How can I improve it to make it (a lot) quicker?

Solution

How can I improve it to make it (a lot) quicker?

Don't use bytes. Performance depends on the number of "digits" in the big numbers; so more smaller digits is worse and fewer larger digits is better. For example, for multiplying a pair of 2048-bit big numbers, if it's implemented using bytes you end up with "256 digits * 256 digits = 65536 multiplications of digits" and if it's implemented with 64-bit integers then you end up with "32 digits * 32 digits = 1024 multiplications of digits" (which is about 64 times faster).

Prefer destructive operations

For big numbers; for something like "a = b + c" the CPU has to deal with 3 sets of cache lines, and for something like "a += b" the CPU only has to deal with 2 sets of cache lines. For large big numbers this can be the difference between "it all fits in cache" and "performance is ruined by cache misses".

Don't use append

Things like bytes.append(r) probably involve a buffer capacity check and potential resizing of the underlying buffer; and this extra overhead is unnecessary and avoidable - you should be able to determine the size of the result in advance, create a correct size array in advance, then calculate the result without any checks and without any resizing.

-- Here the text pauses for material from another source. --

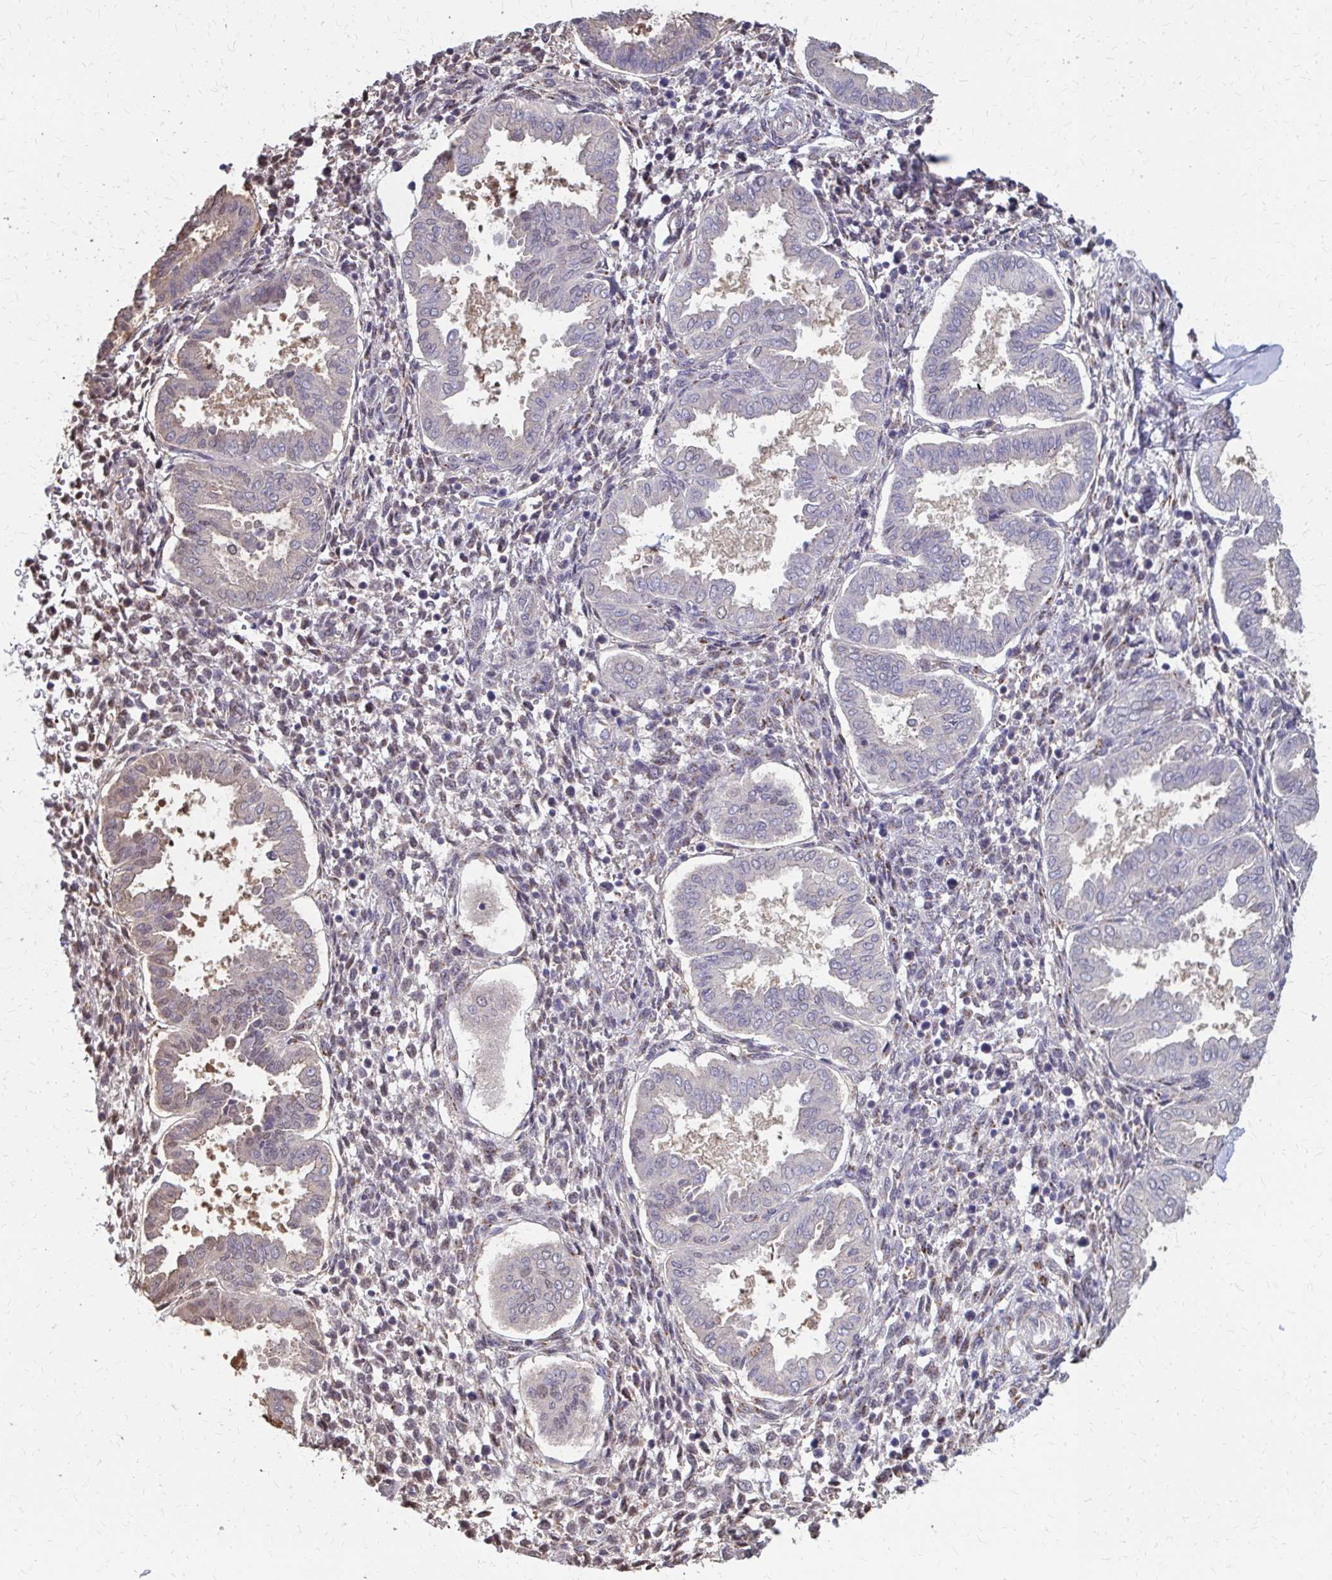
{"staining": {"intensity": "weak", "quantity": "<25%", "location": "nuclear"}, "tissue": "endometrium", "cell_type": "Cells in endometrial stroma", "image_type": "normal", "snomed": [{"axis": "morphology", "description": "Normal tissue, NOS"}, {"axis": "topography", "description": "Endometrium"}], "caption": "Immunohistochemistry of normal endometrium shows no staining in cells in endometrial stroma.", "gene": "IFI44L", "patient": {"sex": "female", "age": 24}}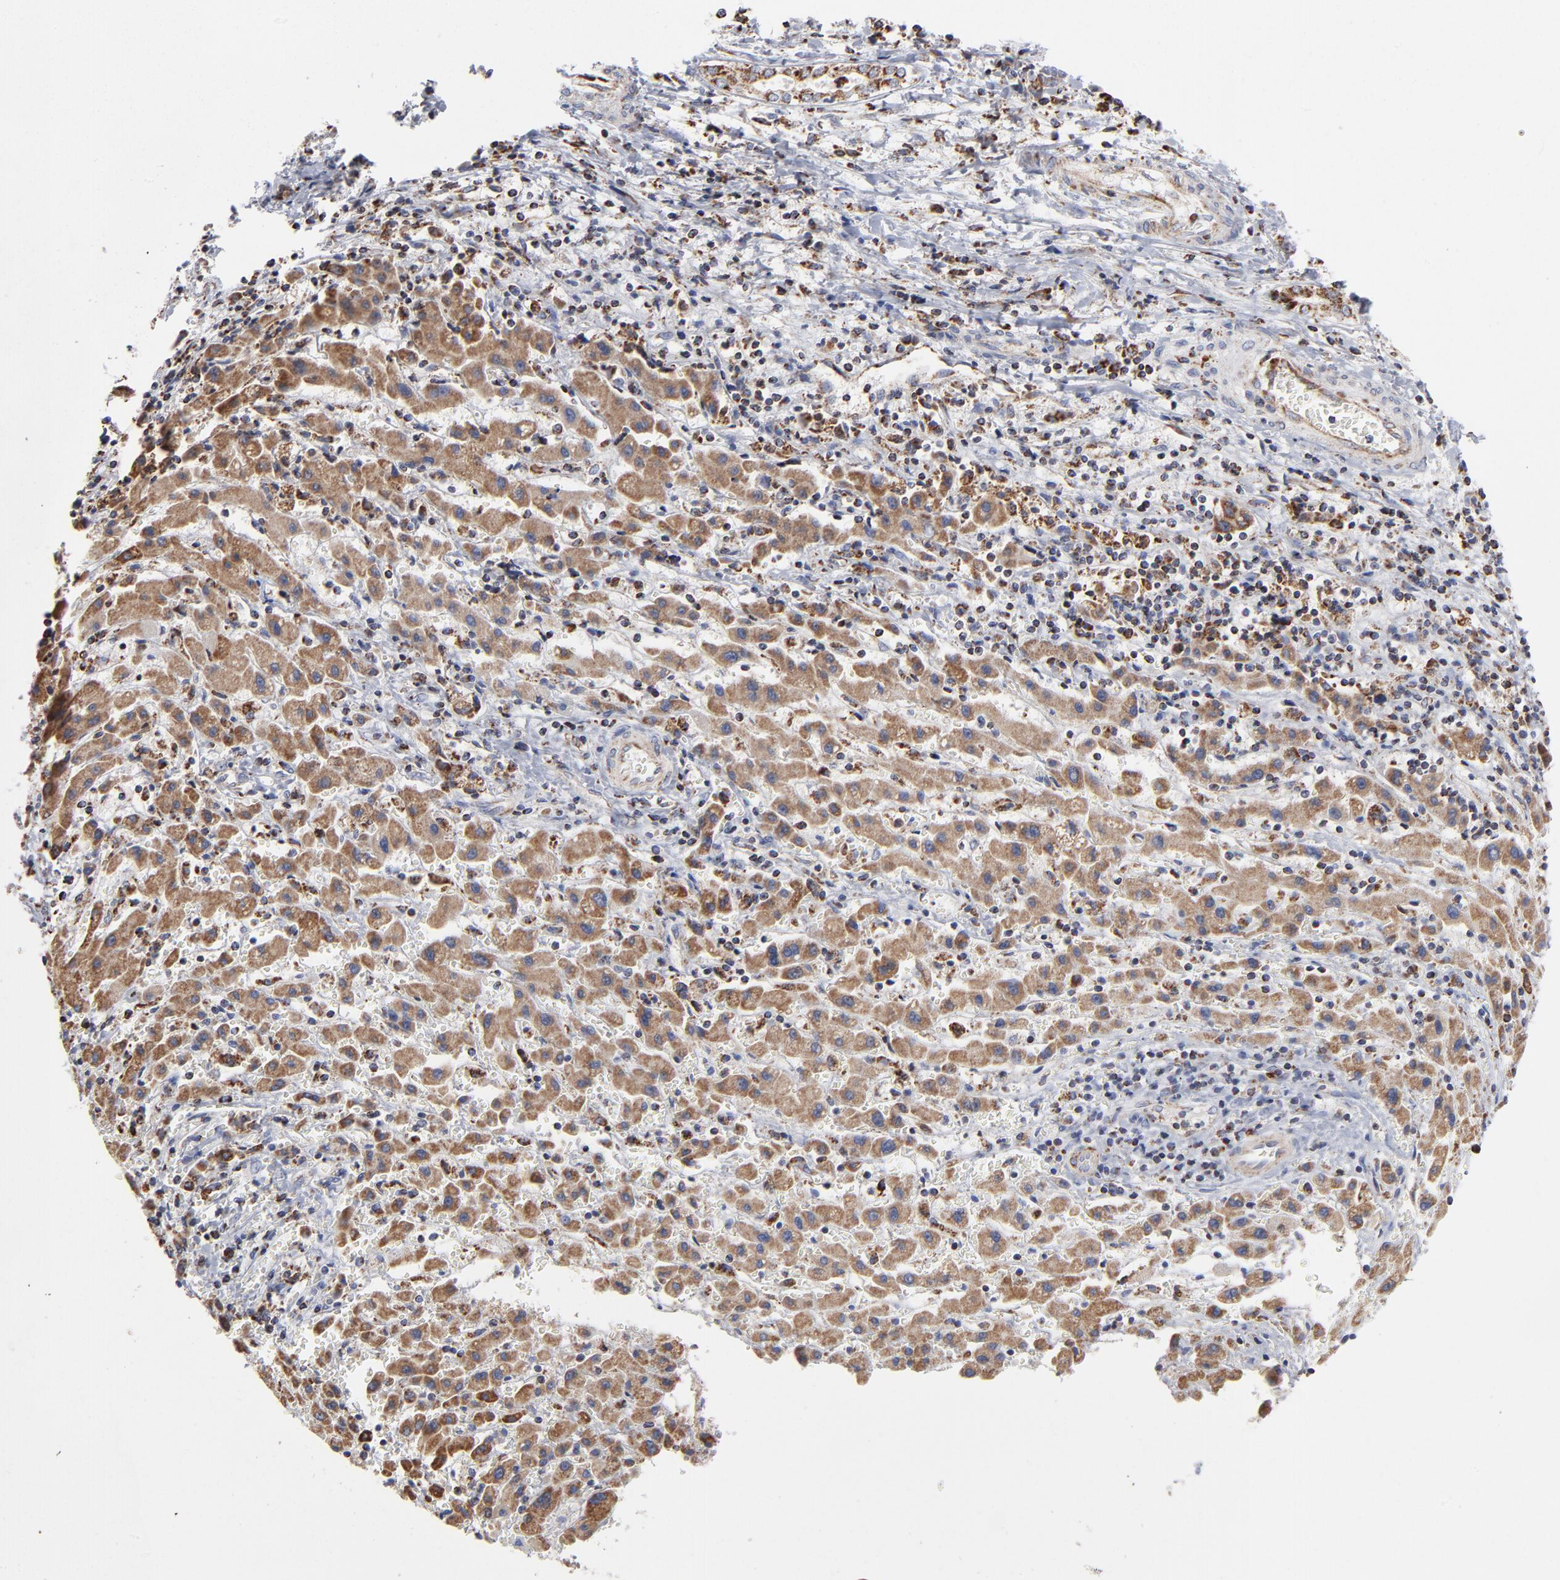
{"staining": {"intensity": "strong", "quantity": ">75%", "location": "cytoplasmic/membranous"}, "tissue": "liver cancer", "cell_type": "Tumor cells", "image_type": "cancer", "snomed": [{"axis": "morphology", "description": "Cholangiocarcinoma"}, {"axis": "topography", "description": "Liver"}], "caption": "Liver cancer (cholangiocarcinoma) tissue shows strong cytoplasmic/membranous expression in about >75% of tumor cells, visualized by immunohistochemistry.", "gene": "ASB3", "patient": {"sex": "male", "age": 57}}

Don't use multiplication for squaring

For squaring, the number of "multiplications of digits" can be almost halved by relying on the fact that both numbers are the same number. To understand this, assume you're doing 1234 * 1234 in decimal and express the intermediate values a grid like this:

     1        2         3           4
    --------------
 1 | 1*1    + 2*10    + 3*100     + 4*1000 +
 2 | 2*10   + 4*100   + 6*1000    + 8*10000 +
 3 | 3*100  + 6*1000  + 9*10000   + 12*100000 +
 4 | 4*1000 + 8*10000 + 12*100000 + 16*1000000

You can see that the top right "not quite half" of the grid is a mirror of the bottom left "not quite half", so you could do this instead:

     1          2           3              4
    --------------
 1 | 1*1
 2 | (2*10)*2 + 4*100
 3 | (3*100   + 6*1000)*2 + 9*10000
 4 | (4*1000  + 8*10000   + 12*100000)*2 + 16*1000000

Of course this can be rearranged so that the *2 only happens once; like "result = (2*10 + 3*100 + 6*1000 + 4*1000 + 8*10000 + 12*100000) * 2 + 1*1 + 4*100 + 9*10000 + 16*1000000".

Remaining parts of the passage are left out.